Quality of Life Priorities of Childhood Acute Lymphoblastic Leukemia Survivors Enrolled in EORTC Studies, and a Comparison of Instruments.

Autor: Musoro J; European Organisation for Research and Treatment of Cancer (EORTC), Brussels, Belgium., Sleurs C; Department of Cognitive Neuropsychology, Tilburg University, Tilburg, The Netherlands.; Department of Paediatric Oncology, KU Leuven, Leuven, Belgium., Rowsell A; 'Primary Care Research Centre, School of Primary Care, Population Sciences and Medical Education, Faculty of Medicine, University of Southampton, Southampton, UK., Suciu S; European Organisation for Research and Treatment of Cancer (EORTC), Brussels, Belgium., Kicinski M; European Organisation for Research and Treatment of Cancer (EORTC), Brussels, Belgium., Chantziara S; 'Primary Care Research Centre, School of Primary Care, Population Sciences and Medical Education, Faculty of Medicine, University of Southampton, Southampton, UK., Coens C; European Organisation for Research and Treatment of Cancer (EORTC), Brussels, Belgium., Pe M; European Organisation for Research and Treatment of Cancer (EORTC), Brussels, Belgium., Missotten P; Unité de Psychologie de la Sénescence, Université de Liège, Liège, Belgium., Vandecruys E; Department of Pediatric Hemato-Oncology, Ghent University Hospital, Ghent, Belgium., Uyttebroeck A; Department of Pediatric Hemato-Oncology, University Hospital Leuven, Leuven, Belgium., Dresse MF; Division of Haematology-Oncology, Department of Paediatrics, University Hospital Liège and University of Liège, Liège, Belgium., Pluchart C; Department of Pediatric Haematology and Oncology, CHU Reims, Reims, France., Ferster A; Department of Hemato-Oncology, HUDERF (ULB), Brussels, Belgium., Freycon C; Department of Pediatric Hematology-Oncology, CHU Grenoble, Grenoble, France., Van Der Werff Ten Bosch J; Department of Pediatrics, UZ Brussel, Brussels, Belgium., Rohrlich P; Pediatric Oncology, CHU Nice, Nice, France., Benoit Y; Department of Pediatric Hemato-Oncology, Ghent University Hospital, Ghent, Belgium., Piette C; Division of Haematology-Oncology, Department of Paediatrics, University Hospital Liège and University of Liège, Liège, Belgium., Darlington AS; 'Primary Care Research Centre, School of Primary Care, Population Sciences and Medical Education, Faculty of Medicine, University of Southampton, Southampton, UK.
Jazyk: angličtina
Zdroj: Pediatric blood & cancer [Pediatr Blood Cancer] 2024 Nov 30, pp. e31446. Date of Electronic Publication: 2024 Nov 30.
DOI: 10.1002/pbc.31446
Abstrakt: Purpose: Survivors of childhood cancer can suffer from long-term sequelae or decline in quality of life (QoL), for which careful and standardized selection of outcome measures become more important. This study aims to assess different QoL-related outcomes using three distinct questionnaires in an international study, identify the priorities of childhood ALL survivors via the administered questionnaires, and investigate potential interrelationships among QoL domains across the questionnaires.

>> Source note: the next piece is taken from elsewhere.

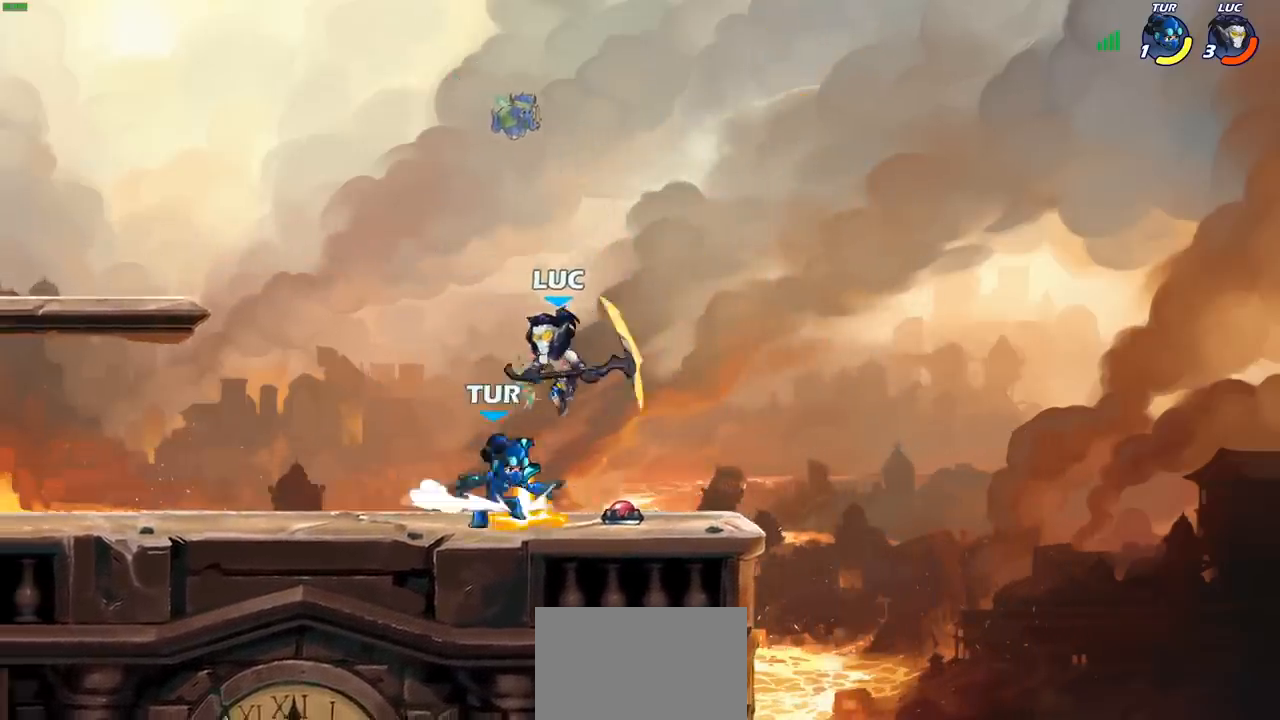
{"buttons": [], "left_stick": "up", "events": [[50, "left_stick", "up-left"], [200, "CROSS", "down"], [350, "CROSS", "up"], [467, "left_stick", "up"]]}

Methods: Childhood ALL survivors treated according to the EORTC CLG treatment protocols 58741, 58831/2, and 58881 were recruited in Belgium and France and answered self-report QoL questionnaires, including the Short-Form Health Survey 12 (SF12), the Quality-of-Life Systemic Inventory (QLSI), and the Impact of Cancer for Childhood Cancer Survivors (IOC-CS). To explore which scales overlapped or were novel, Pearson correlations were used to explore associations. In addition, based on the QLSI, we checked whether each of the top priorities of childhood ALL survivors were covered by the SF12 or IOC-CS, by mapping their scales quantitatively and qualitatively.

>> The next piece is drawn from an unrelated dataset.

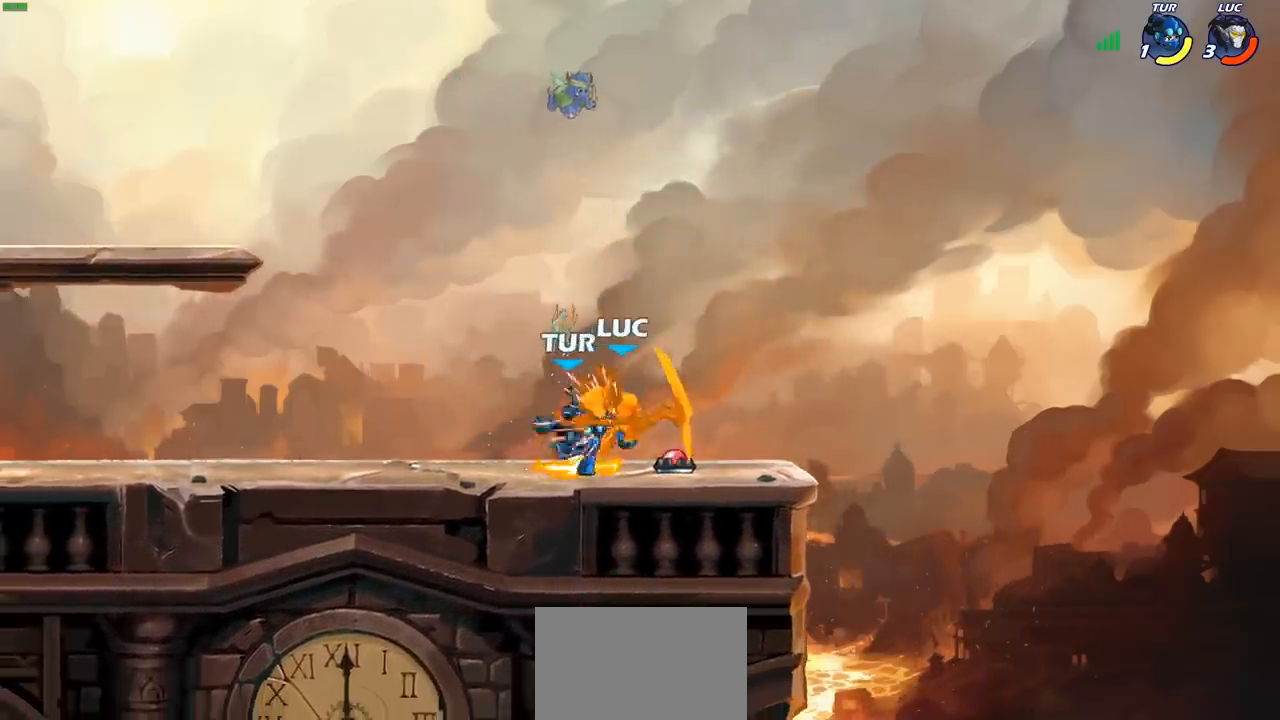
{"buttons": [], "left_stick": "center", "events": [[83, "left_stick", "center"]]}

Results: QoL data for 186 survivors were provided. Priority areas, as assessed by the QLSI, were vitality, physical abilities, memory, overall physical health, sleep, interaction with friends, love life. Love life was an important source of happiness (for 42%), and for some reported as the domain they were unhappiest in (13%). Quantitative mapping shows moderate correlations between the SF12 scales and IOC-CS scales: life challenges, body and health, thinking and memory, and socializing. Qualitative mapping highlighted additional important domains, specifically family, romantic and friendship relationships, and sleep and memory.
Conclusions: Our findings suggest that the measures complement each other, but are less valuable in isolation for ALL survivors. Using a cancer survivorship measure, combined with some additional items covering priorities might provide a more holistic picture.
(© 2024 The Author(s). Pediatric Blood & Cancer published by Wiley Periodicals LLC.)